Direct and inverse scattering at fixed energy for massless charged Dirac fields by Kerr-Newman-de Sitter black holes

TL;DR

This paper develops a theory for scattering of massless charged Dirac fields around Kerr-Newman-de Sitter black holes, establishing existence, completeness, and using these results to uniquely determine the black hole's metric from fixed-energy scattering data.

Contribution

It introduces a novel approach linking time-dependent and stationary scattering operators for Dirac fields in black hole spacetimes, enabling unique inverse problem solutions.

Findings

Proved existence and asymptotic completeness of wave operators.

Derived an explicit expression for the scattering matrix at fixed energy.
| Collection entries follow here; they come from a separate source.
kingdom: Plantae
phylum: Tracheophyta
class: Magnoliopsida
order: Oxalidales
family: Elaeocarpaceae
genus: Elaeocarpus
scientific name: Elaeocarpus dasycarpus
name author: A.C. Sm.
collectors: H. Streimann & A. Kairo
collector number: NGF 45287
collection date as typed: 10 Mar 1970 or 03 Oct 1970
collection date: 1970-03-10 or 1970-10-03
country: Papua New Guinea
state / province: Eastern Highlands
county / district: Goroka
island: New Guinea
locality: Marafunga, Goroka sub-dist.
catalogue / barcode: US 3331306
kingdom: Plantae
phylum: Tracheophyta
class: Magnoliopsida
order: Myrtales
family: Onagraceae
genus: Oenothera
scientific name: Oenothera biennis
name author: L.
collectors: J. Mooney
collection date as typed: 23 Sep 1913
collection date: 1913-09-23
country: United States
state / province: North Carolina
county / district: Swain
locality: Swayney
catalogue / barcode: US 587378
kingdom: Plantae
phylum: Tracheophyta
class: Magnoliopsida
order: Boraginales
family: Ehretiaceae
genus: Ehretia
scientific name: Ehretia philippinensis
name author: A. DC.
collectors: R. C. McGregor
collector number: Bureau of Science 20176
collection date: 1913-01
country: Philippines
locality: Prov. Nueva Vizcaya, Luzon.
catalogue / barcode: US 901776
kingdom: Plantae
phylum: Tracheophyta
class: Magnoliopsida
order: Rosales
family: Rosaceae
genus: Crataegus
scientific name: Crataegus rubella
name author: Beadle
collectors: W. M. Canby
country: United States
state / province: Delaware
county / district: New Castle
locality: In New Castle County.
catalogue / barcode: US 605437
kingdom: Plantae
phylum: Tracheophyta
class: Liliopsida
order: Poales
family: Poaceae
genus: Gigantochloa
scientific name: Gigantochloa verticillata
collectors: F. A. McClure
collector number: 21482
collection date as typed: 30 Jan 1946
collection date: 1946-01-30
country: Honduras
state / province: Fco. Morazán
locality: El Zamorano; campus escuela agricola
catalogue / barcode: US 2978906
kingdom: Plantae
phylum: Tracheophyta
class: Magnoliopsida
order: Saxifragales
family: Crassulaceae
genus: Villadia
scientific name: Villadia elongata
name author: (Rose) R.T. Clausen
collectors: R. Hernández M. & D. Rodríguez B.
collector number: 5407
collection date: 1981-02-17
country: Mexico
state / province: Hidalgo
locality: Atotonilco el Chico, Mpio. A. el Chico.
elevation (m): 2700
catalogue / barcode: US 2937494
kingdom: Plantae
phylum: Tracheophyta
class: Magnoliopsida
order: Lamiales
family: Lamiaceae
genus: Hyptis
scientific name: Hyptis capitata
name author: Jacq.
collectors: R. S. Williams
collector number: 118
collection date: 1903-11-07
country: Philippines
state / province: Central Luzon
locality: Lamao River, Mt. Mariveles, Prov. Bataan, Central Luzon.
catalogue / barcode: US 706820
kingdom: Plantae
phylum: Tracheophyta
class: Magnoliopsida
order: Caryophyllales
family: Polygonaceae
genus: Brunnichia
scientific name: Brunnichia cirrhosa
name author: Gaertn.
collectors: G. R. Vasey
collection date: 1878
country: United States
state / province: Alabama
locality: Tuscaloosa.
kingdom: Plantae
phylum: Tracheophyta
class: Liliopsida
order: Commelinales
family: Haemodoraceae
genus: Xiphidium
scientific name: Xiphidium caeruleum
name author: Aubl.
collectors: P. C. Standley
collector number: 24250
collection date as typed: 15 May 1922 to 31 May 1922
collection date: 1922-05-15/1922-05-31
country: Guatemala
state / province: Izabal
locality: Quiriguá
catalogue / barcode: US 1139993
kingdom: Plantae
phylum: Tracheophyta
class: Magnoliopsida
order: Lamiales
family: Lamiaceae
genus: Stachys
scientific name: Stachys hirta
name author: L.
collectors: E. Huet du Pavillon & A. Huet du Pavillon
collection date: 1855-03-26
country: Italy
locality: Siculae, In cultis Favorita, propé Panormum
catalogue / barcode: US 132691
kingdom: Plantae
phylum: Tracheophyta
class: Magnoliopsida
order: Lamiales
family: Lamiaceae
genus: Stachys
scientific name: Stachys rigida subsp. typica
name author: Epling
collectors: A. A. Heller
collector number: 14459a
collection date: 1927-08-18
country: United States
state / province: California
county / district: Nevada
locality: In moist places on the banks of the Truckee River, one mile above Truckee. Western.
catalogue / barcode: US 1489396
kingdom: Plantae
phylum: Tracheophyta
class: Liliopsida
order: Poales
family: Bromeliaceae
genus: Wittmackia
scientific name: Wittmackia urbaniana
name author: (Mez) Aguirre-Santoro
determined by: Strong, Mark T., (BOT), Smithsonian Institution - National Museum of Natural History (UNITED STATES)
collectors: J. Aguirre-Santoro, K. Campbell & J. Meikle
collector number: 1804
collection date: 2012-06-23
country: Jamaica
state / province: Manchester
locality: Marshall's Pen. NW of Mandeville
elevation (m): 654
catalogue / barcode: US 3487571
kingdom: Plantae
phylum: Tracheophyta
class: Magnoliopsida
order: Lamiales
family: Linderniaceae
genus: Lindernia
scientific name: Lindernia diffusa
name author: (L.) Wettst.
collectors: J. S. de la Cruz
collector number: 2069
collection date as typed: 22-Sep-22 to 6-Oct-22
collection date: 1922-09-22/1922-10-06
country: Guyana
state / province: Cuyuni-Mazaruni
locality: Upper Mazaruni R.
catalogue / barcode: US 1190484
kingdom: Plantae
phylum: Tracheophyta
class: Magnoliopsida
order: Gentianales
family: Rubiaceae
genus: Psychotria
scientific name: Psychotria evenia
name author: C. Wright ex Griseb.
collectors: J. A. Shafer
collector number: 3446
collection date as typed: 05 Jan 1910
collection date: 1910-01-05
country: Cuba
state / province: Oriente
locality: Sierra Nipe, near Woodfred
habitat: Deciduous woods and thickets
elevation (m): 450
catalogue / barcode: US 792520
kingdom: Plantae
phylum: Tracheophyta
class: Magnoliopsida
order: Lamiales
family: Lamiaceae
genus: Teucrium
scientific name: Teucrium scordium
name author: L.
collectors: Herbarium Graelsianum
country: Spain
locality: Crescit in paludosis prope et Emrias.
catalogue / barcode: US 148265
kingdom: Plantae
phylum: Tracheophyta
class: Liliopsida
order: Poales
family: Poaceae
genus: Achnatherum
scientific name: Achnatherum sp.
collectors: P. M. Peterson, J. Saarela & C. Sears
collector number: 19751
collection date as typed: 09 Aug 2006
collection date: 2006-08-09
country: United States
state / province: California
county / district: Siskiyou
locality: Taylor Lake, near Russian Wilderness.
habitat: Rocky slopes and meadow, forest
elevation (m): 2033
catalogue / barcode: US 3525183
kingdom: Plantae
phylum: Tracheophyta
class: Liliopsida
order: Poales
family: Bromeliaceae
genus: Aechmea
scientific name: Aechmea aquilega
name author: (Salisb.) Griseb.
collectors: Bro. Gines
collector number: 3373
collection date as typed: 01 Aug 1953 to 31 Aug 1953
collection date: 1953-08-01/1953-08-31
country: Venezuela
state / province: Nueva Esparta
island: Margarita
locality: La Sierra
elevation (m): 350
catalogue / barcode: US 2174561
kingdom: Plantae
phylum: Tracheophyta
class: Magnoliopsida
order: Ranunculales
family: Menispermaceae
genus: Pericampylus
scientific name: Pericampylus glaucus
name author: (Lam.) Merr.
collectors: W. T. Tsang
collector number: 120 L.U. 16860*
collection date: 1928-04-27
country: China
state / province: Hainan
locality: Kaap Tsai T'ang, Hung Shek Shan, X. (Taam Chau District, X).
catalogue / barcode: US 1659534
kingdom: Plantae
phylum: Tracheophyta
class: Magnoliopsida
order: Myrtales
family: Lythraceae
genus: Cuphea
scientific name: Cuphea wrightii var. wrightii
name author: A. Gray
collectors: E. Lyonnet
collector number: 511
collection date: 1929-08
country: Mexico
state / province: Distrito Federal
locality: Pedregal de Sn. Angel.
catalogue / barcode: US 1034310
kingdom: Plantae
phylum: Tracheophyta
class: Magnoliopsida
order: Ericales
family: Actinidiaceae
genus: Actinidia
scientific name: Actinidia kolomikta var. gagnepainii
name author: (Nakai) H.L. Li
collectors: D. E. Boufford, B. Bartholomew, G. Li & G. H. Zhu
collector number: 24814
Established uniqueness of black hole metric from fixed-energy scattering data.

Abstract

In this paper, we study the direct and inverse scattering theory at fixed energy for massless charged Dirac fields evolving in the exterior region of a Kerr-Newman-de Sitter black hole. In the first part, we establish the existence and asymptotic completeness of time-dependent wave operators associated to our Dirac fields. This leads to the definition of the time-dependent scattering operator that encodes the far-field behavior (with respect to a stationary observer) in the asymptotic regions of the black hole: the event and cosmological horizons. We also use the miraculous property (quoting Chandrasekhar) - that the Dirac equation can be separated into radial and angular ordinary differential equations - to make the link between the time-dependent scattering operator and its stationary counterpart. This leads to a nice expression of the scattering matrix at fixed energy in terms of stationary solutions of the system of separated equations. In a second part, we use this expression of the scattering matrix to study the uniqueness property in the associated inverse scattering problem at fixed energy. Using essentially the particular form of the angular equation (that can be solved explicitely by Frobenius method) and the Complex Angular Momentum technique on the radial equation, we are finally able to determine uniquely the metric of the black hole from the knowledge of the scattering matrix at a fixed energy.